12/03/09

Má sorte ser cronista

Tendo em atenção o post anterior, como vejo, passados quatro anos, aquilo que disse na referida crónica?

Afirmei: "O PS ganhou ao centro e formou um governo de centro-esquerda". É verdade, o PS ganhou ao centro, mas o governo, na governação, não teve um matiz de centro-esquerda, mas, no essencial, de centro-direita. Só em aspectos secundários é que o governo de Sócrates governou à esquerda. Primeiro engano do cronista, isto é, engano meu.

Afirmei: "O novo primeiro-ministro teve, após a vitória eleitoral, duas novas vitórias: deu credibilidade à formação do seu governo e formou-o com uma forte imagem de coesão e reformismo". A primeira proposição é uma constatação de facto. A segunda, de certa forma, foi confirmada em parte, o governo foi sempre coeso. Já o reformismo começou com muito ímpeto, mas logo se tornou difuso, para se tornar apenas numa imagem de propaganda. O reformismo não tocou no essencial. Meio engano.

Afirmei: "Boas notícias são Campos e Cunha nas Finanças e Manuel Pinho na Economia. Dois homens que vêm de fora do PS com uma imagem de grande rigor". Campos e Cunha desapareceu muito rapidamente, Manuel Pinho tornou-se um ministro absolutamente ridículo. Engano completo do cronista.

Afirmei: "O retorno de Mariano Gago à Ciência e Tecnologia e de Correia de Campos à Saúde são também excelentes notícias. " Afinal, Mariano Gago tornou-se num Ministro secundário, um gestor burocratizado dos feudos que pululam no ensino superior português. Hoje em dia não agrada a ninguém. Correia de Campos desapareceu em combate. Conseguiu alguma coisa? Sim, tornou as populações mais desprotegidas ainda mais desprotegidas. Aliás, esta foi uma marca do governo, nestes quatro anos. Novo engano do cronista.

Afirmei: "Na Educação, há, pelo menos, uma boa notícia: nem Ana Benavente, nem Santos Silva vão tutelar a pasta. Esperemos que a nova ministra seja insensível à demagogia e irresponsabilidade daqueles que estão empenhados em prosseguir o caminho de destruição do sistema educativo português". Errei claramente. Lurdes Rodrigues e respectivos acólitos são piores do que Ana Benavente e Santos Silva, coisa que já era extraordinariamente difícil. O sistema está desarticulado e falho de sentido e justiça internos. Parece que o lema é quanto pior melhor.

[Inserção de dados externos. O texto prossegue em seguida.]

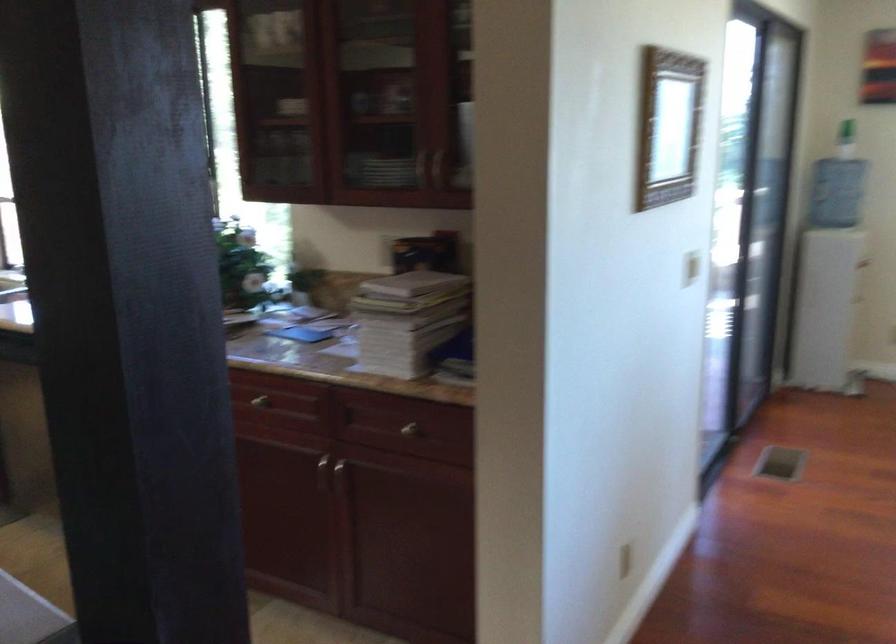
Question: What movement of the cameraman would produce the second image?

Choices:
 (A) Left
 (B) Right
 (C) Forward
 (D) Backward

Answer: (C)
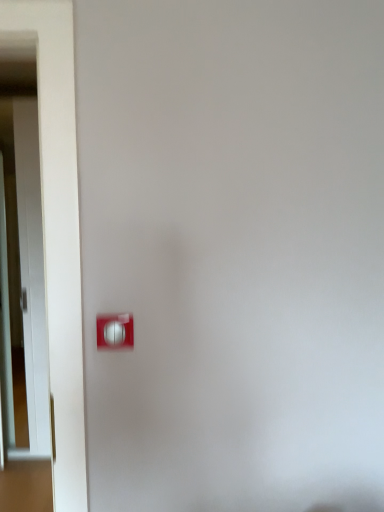
Question: Does point (31, 388) appear closer or farther from the camera than point (104, 330)?

Choices:
 (A) farther
 (B) closer

Answer: (A)

Question: From the image's perspective, is white glossy door at left located above or below white plastic light switch at lower left?

Choices:
 (A) below
 (B) above

Answer: (B)

Question: Visually, is white glossy door at left positioned to the left or to the right of white plastic light switch at lower left?

Choices:
 (A) left
 (B) right

Answer: (A)

Question: Looking at the image, does white plastic light switch at lower left seem bigger or smaller compared to white glossy door at left?

Choices:
 (A) small
 (B) big

Answer: (A)

Question: From a real-world perspective, is white plastic light switch at lower left physically located above or below white glossy door at left?

Choices:
 (A) above
 (B) below

Answer: (A)

Question: Which is correct: white plastic light switch at lower left is inside white glossy door at left, or outside of it?

Choices:
 (A) outside
 (B) inside

Answer: (A)

Question: Is point (125, 321) positioned closer to the camera than point (1, 247)?

Choices:
 (A) closer
 (B) farther

Answer: (A)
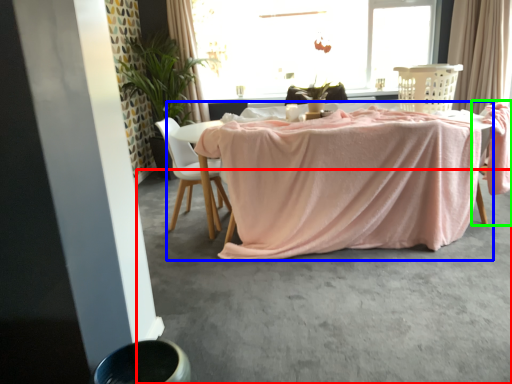
Question: Considering the real-world distances, which object is farthest from concrete (highlighted by a red box)? table (highlighted by a blue box) or armchair (highlighted by a green box)?

Choices:
 (A) table
 (B) armchair

Answer: (B)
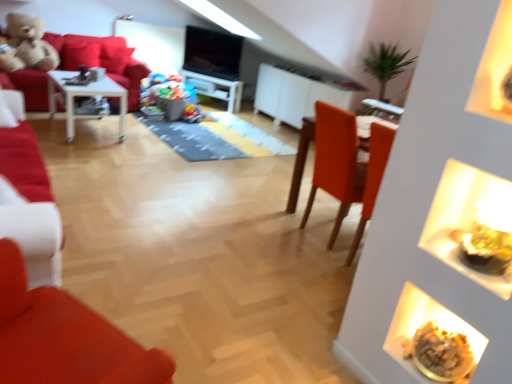
Question: In terms of height, does velvet plush teddy bear at upper left look taller or shorter compared to white glossy entertainment center at center?

Choices:
 (A) tall
 (B) short

Answer: (A)

Question: Is velvet plush teddy bear at upper left spatially inside white glossy entertainment center at center, or outside of it?

Choices:
 (A) outside
 (B) inside

Answer: (A)

Question: Estimate the real-world distances between objects in this image. Which object is closer to the fluffy beige teddy bear at upper left?

Choices:
 (A) matte white chair at left
 (B) matte orange table at center, which appears as the second table when viewed from the top
 (C) white glossy entertainment center at center
 (D) smooth plastic toy at center, marked as the 2th food in a bottom-to-top arrangement
 (E) velvet plush teddy bear at upper left

Answer: (E)

Question: Which is nearer to the velvet plush teddy bear at upper left?

Choices:
 (A) white glossy table at left, the first table from the back
 (B) white glossy entertainment center at center
 (C) fluffy beige teddy bear at upper left
 (D) matte white chair at left
 (E) matte orange table at center, the first table positioned from the bottom

Answer: (C)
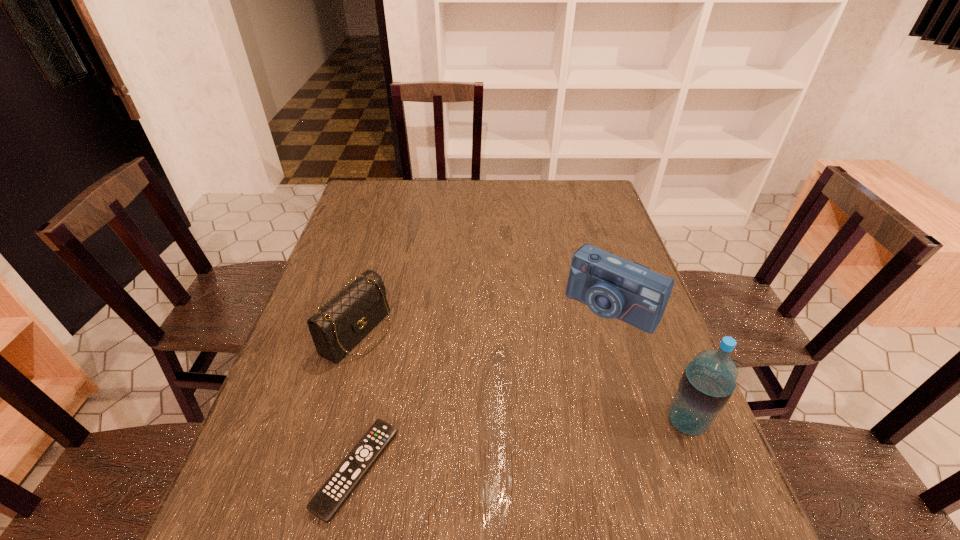
In the image, there is a desktop. Identify the location of vacant space at the right edge. (652, 352).

This screenshot has width=960, height=540. I want to click on free space at the far left corner of the desktop, so pos(387,187).

Where is `free region at the near right corner of the desktop`? free region at the near right corner of the desktop is located at coordinates (713, 461).

This screenshot has width=960, height=540. Identify the location of vacant space in between the tallest object and the camera. (649, 364).

This screenshot has width=960, height=540. In order to click on free spot between the clutch bag and the water bottle in this screenshot , I will do tap(522, 377).

Locate an element on the screen. Image resolution: width=960 pixels, height=540 pixels. free space between the clutch bag and the water bottle is located at coordinates (522, 377).

Find the location of a particular element. unoccupied area between the tallest object and the shortest object is located at coordinates (521, 446).

The image size is (960, 540). Find the location of `unoccupied position between the water bottle and the clutch bag`. unoccupied position between the water bottle and the clutch bag is located at coordinates (522, 377).

Identify the location of vacant space that is in between the camera and the clutch bag. coord(485,320).

Find the location of a particular element. The width and height of the screenshot is (960, 540). empty space that is in between the remote control and the clutch bag is located at coordinates (357, 401).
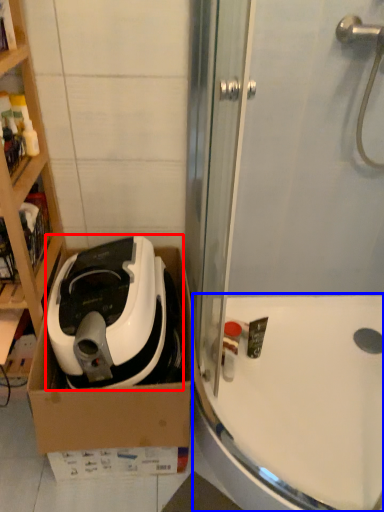
Question: Which object is further to the camera taking this photo, home appliance (highlighted by a red box) or bath (highlighted by a blue box)?

Choices:
 (A) home appliance
 (B) bath

Answer: (B)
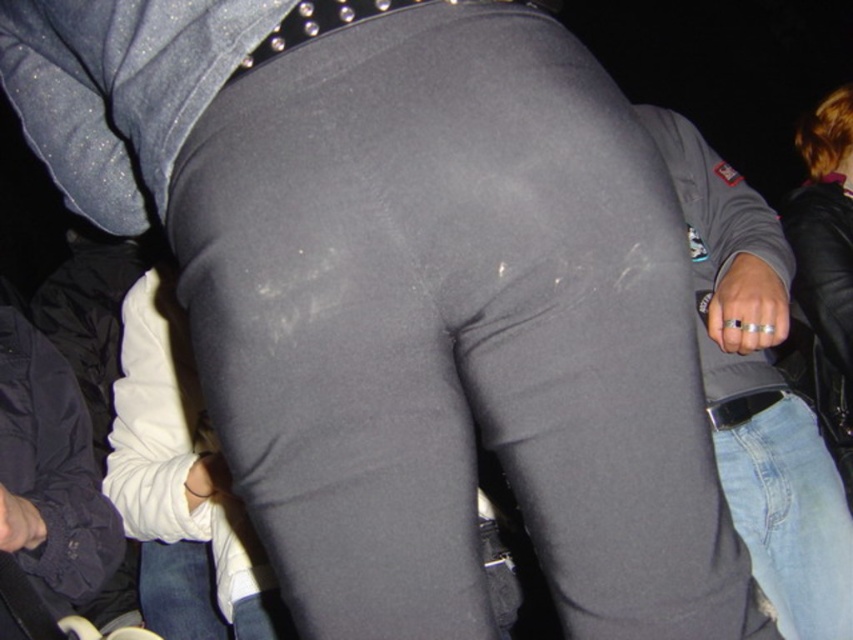
Question: Estimate the real-world distances between objects in this image. Which object is farther from the black leather belt at center?

Choices:
 (A) dark blue fabric pants at lower left
 (B) jeans at lower left
 (C) light blue denim jeans at lower right
 (D) leather jacket at upper right

Answer: (A)

Question: Is gray matte leggings at center closer to camera compared to denim jeans at right?

Choices:
 (A) yes
 (B) no

Answer: (A)

Question: Is the position of gray matte pants at center more distant than that of jeans at lower left?

Choices:
 (A) no
 (B) yes

Answer: (B)

Question: Does gray matte leggings at center appear over light blue denim jeans at lower right?

Choices:
 (A) no
 (B) yes

Answer: (B)

Question: Which point appears farthest from the camera in this image?

Choices:
 (A) (714, 429)
 (B) (830, 508)
 (C) (675, 440)
 (D) (149, 541)

Answer: (D)

Question: Which of these objects is positioned farthest from the dark blue fabric pants at lower left?

Choices:
 (A) gray matte leggings at center
 (B) jeans at lower left
 (C) black leather belt at center
 (D) denim jeans at right

Answer: (D)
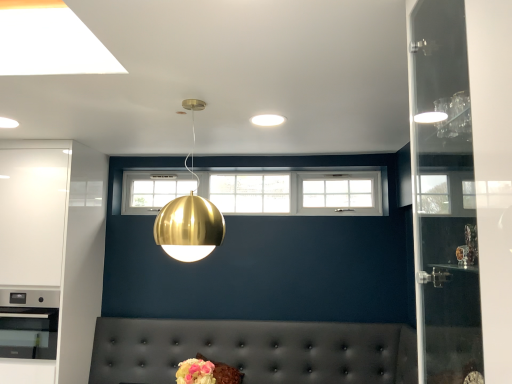
Question: Is white glossy cabinet at left not within gold metallic sphere at center?

Choices:
 (A) yes
 (B) no

Answer: (A)

Question: Is the depth of white glossy cabinet at left greater than that of gold metallic sphere at center?

Choices:
 (A) yes
 (B) no

Answer: (A)

Question: Is white glossy cabinet at left closer to the viewer compared to gold metallic sphere at center?

Choices:
 (A) no
 (B) yes

Answer: (A)

Question: Is white glossy cabinet at left taller than gold metallic sphere at center?

Choices:
 (A) no
 (B) yes

Answer: (B)

Question: From the image's perspective, is white glossy cabinet at left on gold metallic sphere at center?

Choices:
 (A) yes
 (B) no

Answer: (B)

Question: From a real-world perspective, does white glossy cabinet at left stand above gold metallic sphere at center?

Choices:
 (A) yes
 (B) no

Answer: (B)

Question: Is gold metallic sphere at center positioned with its back to white matte light fixture at center?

Afirmei: "Pede-se-lhe que faça aquilo que nenhum primeiro-ministro, antes dele, fez: cortar nos privilégios instalados, fomentar o reformismo inovador, equilibrar e dar coesão à comunidade nacional. Que seja ao mesmo tempo liberal na economia e social-democrata na concepção da comunidade política". O que aconteceu? Sócrates proletarizou os professores e as classes médias, foi politicamente maleável perante os verdadeiros privilegiados, fomentou uma aparência de inovação, cujo emblema é o Magalhães, tornou a comunidade nacional menos coesa. Nem foi liberal na economia nem social-democrata na concepção da comunidade política. No fundo, navegou à vista, sem quaisquer princípios orientadores sérios, sem plano sério para o país que não seja o de se fazer reeleger à custa da propaganda mais desbragada (de novo entra aí o Magalhães). Nova expectativa errada do cronista.

Concluí assim: "A Sócrates pede-se-lhe uma inteligência de Aristóteles e uma força de Hércules. Se as tiver, então um dia, quando se estudar a vida política da III República, falar-se-á em Sócrates e em pré-socráticos. Caso contrário, o socratismo não terá sido mais do que um sofístico equívoco." Só acertei no "caso contrário". De facto, Sócrates não passou de um caso contrário, um sofístico equívoco. Sem inteligência de Aristóteles, a força de Hércules só lhe serviu para perseguir os mais fracos.

Moral da história: o melhor é não ter expectativas sobre quem nos vai governar. A decepção está sempre garantida. Má sorte ser cronista.

3 comentários:

Anónimo disse...

Também te enganaste com o Vale e Azevedo, lembras-te?

O melhor é fazeres como o João Pinto do FCP. Prognósticos só no fim do jogo.

Jorge Carreira Maia disse...

Sim, embora, tanto quanto me lembro, esse texto era como este: uma exposição de expectativas. E também tinha o seu "caso contrário". Devo ter-me enganado em muitas coisas mais. Mas é um exercício curioso olhar para o que se escreveu há algum tempo e comparar com o que aconteceu.

maria correia disse...

E, com todo o respeito, só agora chega a essa conclusão, caro JCM?